America has attacked Iraq with support from a large number of countries but without the backing...
America has attacked Iraq with support from a large number of countries but without the backing of the United Nations. This outcome was rather less market-friendly than the one that we had anticipated but the markets have conformed to our predictions nonetheless ' the oil price has dropped sharply, equities have rallied, bonds have fallen and the dollar has started to recover. Although the market environment remains one of high risk, the early signs are that the commencement of hostilities marked a major turning point for the markets.
The good news is that the falling oil price (it is down around 25% from its recent peak) will lead to better inflation news during the next few months. The bad news is that if (as we expect) the global economy recovers strongly as a result, the medium-term trend for inflation is likely to be less favourable.
Phase one of the equity bear market ended in October 2002 and we expect phase two to unfold during 2004.
The sharp rise in equity markets during the late 1990s represented a speculative 'bubble' along the lines of those experienced by Wall Street during the 'roaring twenties', the Nikkei during the 1980s and the gold price during the late 1970s. In all of these cases, 'boom' was followed by a long period of 'bust'. Thus far, the American stock market has experienced a decline that has lasted three years and has taken share prices down by roughly 50%.
Historical comparisons suggest that share prices may have further to fall over the long term. However, they also support the idea that October 2002 was an important low for the NASDAQ (the main 'bubble' market). Having corrected its October/November gains without testing the low again, the Nasdaq appears to be resuming its uptrend. Most stock markets around the world have followed roughly the same pattern ' falling during December/March before rising more recently. Nevertheless, many non-US indices slipped to new lows in the recent downswing due largely to the weak dollar. Share prices should continue to move erratically higher until their next peak in 2004.
The stock markets of Europe have historically outperformed when the euro or its forebears have been weak. The euro has recently weakened versus the dollar and indices like the German Dax and French CAC40 have significantly outstripped their American counterparts. These markets remain cheap in comparison with Wall Street and should continue to outperform, with the proviso that the euro continues to weaken.

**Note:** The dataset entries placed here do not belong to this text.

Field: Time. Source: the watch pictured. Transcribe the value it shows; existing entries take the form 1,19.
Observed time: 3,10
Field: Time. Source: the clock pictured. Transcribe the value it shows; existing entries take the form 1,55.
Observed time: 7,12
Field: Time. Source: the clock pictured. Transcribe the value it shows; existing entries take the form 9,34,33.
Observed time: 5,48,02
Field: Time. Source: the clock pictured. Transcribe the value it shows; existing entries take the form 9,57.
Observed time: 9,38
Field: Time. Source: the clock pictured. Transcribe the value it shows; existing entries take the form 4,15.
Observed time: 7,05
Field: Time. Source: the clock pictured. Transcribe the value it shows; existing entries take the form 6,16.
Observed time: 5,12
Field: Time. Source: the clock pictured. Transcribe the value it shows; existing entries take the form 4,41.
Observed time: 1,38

Bond markets have recently fallen sharply around the world and it is looking increasingly likely that the cyclical peak for prices is finally in place. European bonds are likely to outperform their American equivalents during the bond bear market as the inflation differential between Europe and America widens.
Inflation-linked bonds always tend to outperform their fixed income equivalents during periods of falling bond prices. However, having (somewhat unusually) outperformed fixed income securities during the last period of rising bond prices, this rule may not apply in the immediate period ahead. Furthermore, the recent fall in the oil price may lead to some softening in investors' inflationary expectations.

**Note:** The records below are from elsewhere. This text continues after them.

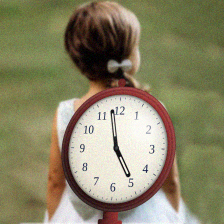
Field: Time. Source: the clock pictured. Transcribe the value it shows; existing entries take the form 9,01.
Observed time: 4,58
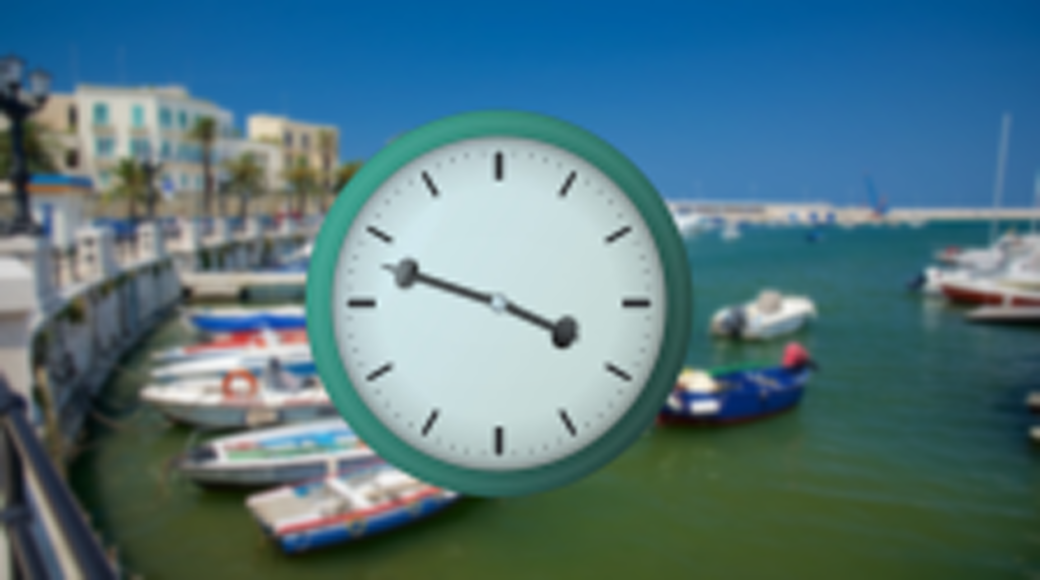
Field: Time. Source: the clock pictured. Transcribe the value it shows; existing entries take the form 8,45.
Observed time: 3,48
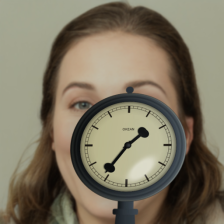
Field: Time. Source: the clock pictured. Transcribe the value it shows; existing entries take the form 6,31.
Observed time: 1,36
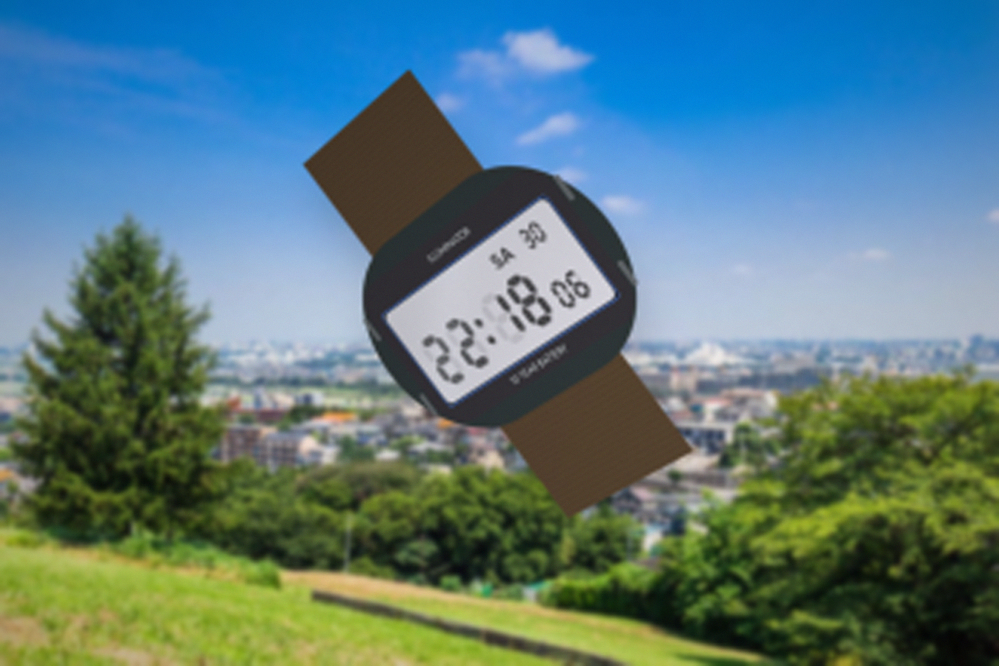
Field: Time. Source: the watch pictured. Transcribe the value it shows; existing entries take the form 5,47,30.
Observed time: 22,18,06
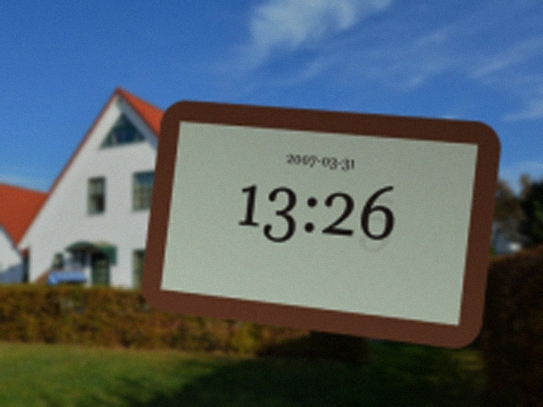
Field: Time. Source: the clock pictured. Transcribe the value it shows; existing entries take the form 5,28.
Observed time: 13,26
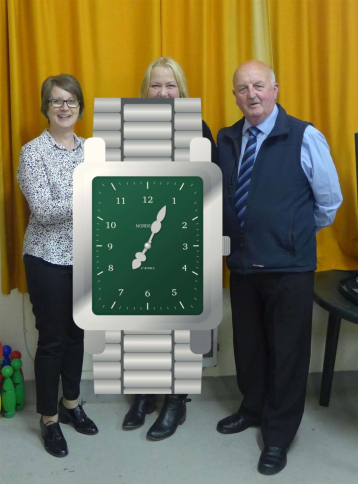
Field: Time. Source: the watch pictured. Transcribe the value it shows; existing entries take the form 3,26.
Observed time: 7,04
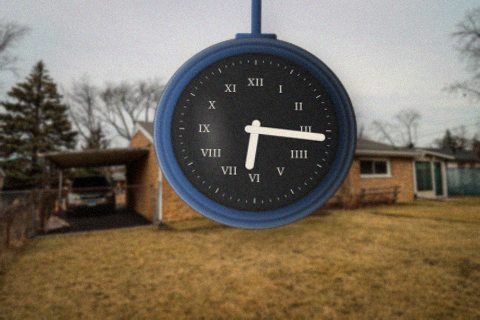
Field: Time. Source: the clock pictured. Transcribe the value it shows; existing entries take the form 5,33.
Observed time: 6,16
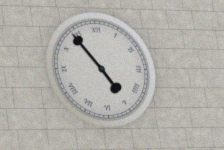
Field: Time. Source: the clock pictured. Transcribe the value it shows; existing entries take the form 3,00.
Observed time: 4,54
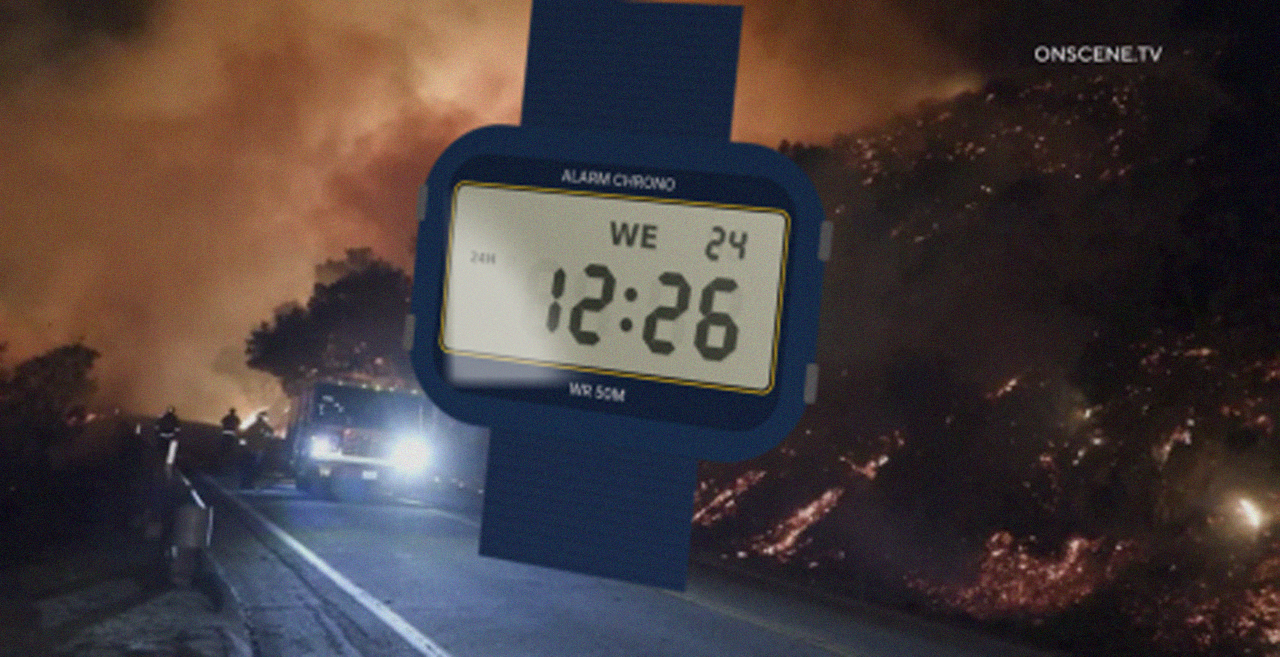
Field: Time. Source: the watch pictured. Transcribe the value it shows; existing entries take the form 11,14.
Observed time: 12,26
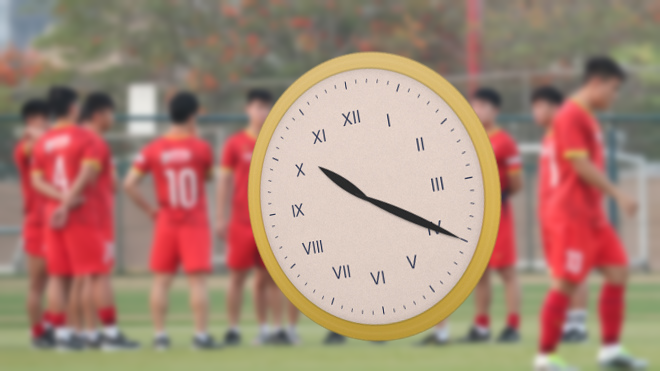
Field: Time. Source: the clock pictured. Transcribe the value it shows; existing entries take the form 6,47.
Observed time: 10,20
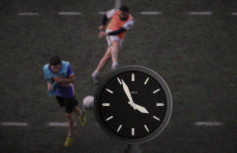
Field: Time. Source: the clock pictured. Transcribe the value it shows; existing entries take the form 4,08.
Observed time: 3,56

The prices of gold and other commodities have risen sharply during the past few months due to supply considerations and/or the weak dollar. However, commodity prices have probably entered a period in which they will move either sideways or down (the gold price is already significantly below its recent high). The dollar has almost certainly bottomed for the time being and there remains considerable concern regarding the health of the global economy. However, the recent drop in the oil price should help to foster a solid economic recovery and real interest rates remain very low by historical standards ' both factors suggest that any weakness in commodity prices should be short-lived.
The currencies of commodity-producing countries such as Canada, Australia and New Zealand have been among the best performing in the year to date. However, they are technically overbought (having moved too far, too fast) and should experience a period of consolidation before eventually heading higher later in 2003.